Il a fallu deux ans pour que la cour d’appel des Gonaïves sorte une ordonnance pour dire que Jocelerme Privert, pris en sa qualité de ministre, n’est pas justiciable par-devant les tribunaux ordinaires, en conséquence le tribunal de première instance de Saint-Marc est incompétent pour instruire contre Jocelerme Privert,

a-t-il poursuivi, rappelant, après avoir été incarcéré pendant 26 mois au pénitencier national, qu’à l’époque non seulement ils n’avaient aucun droit d’instruire contre sa personne, encore moins celui de l’arrêter. Les avocats constitués de Laurent Lamothe ont envoyé plusieurs correspondances à Jean Renel Sénatus et à Cyprien Price, respectivement présidents de la commission Justice et Sécurité publique du Sénat et de la Chambre des députés.”

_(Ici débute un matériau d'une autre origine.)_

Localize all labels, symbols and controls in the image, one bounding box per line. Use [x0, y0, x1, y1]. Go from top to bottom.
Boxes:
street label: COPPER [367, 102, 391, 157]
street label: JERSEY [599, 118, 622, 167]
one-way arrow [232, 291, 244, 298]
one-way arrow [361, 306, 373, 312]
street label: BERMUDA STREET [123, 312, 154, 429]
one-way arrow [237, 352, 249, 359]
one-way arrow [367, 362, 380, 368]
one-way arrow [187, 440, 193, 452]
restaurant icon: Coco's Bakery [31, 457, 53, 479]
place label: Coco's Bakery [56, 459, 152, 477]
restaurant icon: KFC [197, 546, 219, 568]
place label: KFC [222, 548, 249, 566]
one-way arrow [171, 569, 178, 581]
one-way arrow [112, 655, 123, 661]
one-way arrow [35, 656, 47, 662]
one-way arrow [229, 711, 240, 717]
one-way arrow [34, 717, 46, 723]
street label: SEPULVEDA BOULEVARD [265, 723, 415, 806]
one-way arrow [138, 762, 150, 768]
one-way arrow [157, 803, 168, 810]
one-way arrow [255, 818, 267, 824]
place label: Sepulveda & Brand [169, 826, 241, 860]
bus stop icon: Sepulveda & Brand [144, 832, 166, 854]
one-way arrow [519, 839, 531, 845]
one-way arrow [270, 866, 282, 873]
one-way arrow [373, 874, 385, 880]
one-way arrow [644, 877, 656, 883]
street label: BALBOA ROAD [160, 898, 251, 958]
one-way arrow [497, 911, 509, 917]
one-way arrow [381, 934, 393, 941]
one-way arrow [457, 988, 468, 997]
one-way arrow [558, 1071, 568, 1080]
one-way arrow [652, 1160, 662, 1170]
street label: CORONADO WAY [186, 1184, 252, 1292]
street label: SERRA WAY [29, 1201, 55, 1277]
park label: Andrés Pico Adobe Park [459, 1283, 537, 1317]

“Nous représenterons notre client au bureau du commissaire du gouvernement le 26 avril 2016 pour prendre connaissance du motif exact de cette convocation douteuse car cette formalité, de nature intrinsèque, qui doit obligatoirement y figurer, est inexistante, d’autant plus que ladite convocation n’a pas été signée par le commissaire du gouvernement comme il est de coutume dans l’univers juridique et judiciaire d’Haïti, surtout lorsqu’il s’agit d’un ancien haut fonctionnaire de l’Etat,

ont-ils écrit. Des professeurs de différentes facultés de l’Université d’Etat d’Haïti et des universités privées du pays et membres de la société civile ont émis, le 23 avril dernier, une note de protestation et de solidarité avec le professeur Wilson Laleau dans laquelle ils expriment leur plus vive préoccupation face à la campagne de lynchage judiciaire et médiatique orchestrée par le commissaire du gouvernement de Port-au-Prince, Me Danton Léger, à l’encontre de certaines personnalités du pays, particulièrement l’ancien ministre Laleau.

Nous, les soussignés, dénonçons le caractère arbitraire et illégal de cette mesure qui porte atteinte à l’honneur et à la réputation du professeur Laleau et, par ricochet, des membres de sa famille, ses collègues et ses collaborateurs », fustige cette note qui porte la signature, entre autres, des professeurs Ricot Pierre Louis, Renan Hédouville et Wesner Désir. Par ailleurs, en septembre 2011, Me Sonel Jean-François, le commissaire du gouvernement de Port-au-Prince, a été mis à pied pour avoir convoqué le ministre de l’Intérieur et des Collectivités territoriales, Paul Antoine Bien-Aimé. « En décidant de mettre en examen le ministre de l’Intérieur et des Collectivités territoriales, M. Paul Antoine Bien-Aimé, pour des actes posés dans l’exercice de ses fonctions, vous avez délibérément commis une violation grave des dispositions de l’article 186, alinéa 2, de la Constitution, une telle compétence revenant à la Chambre des députes », avait alors écrit le Premier ministre sortant, Jean-Max Bellerive, accusant le commissaire de

violation grave » de la Constitution.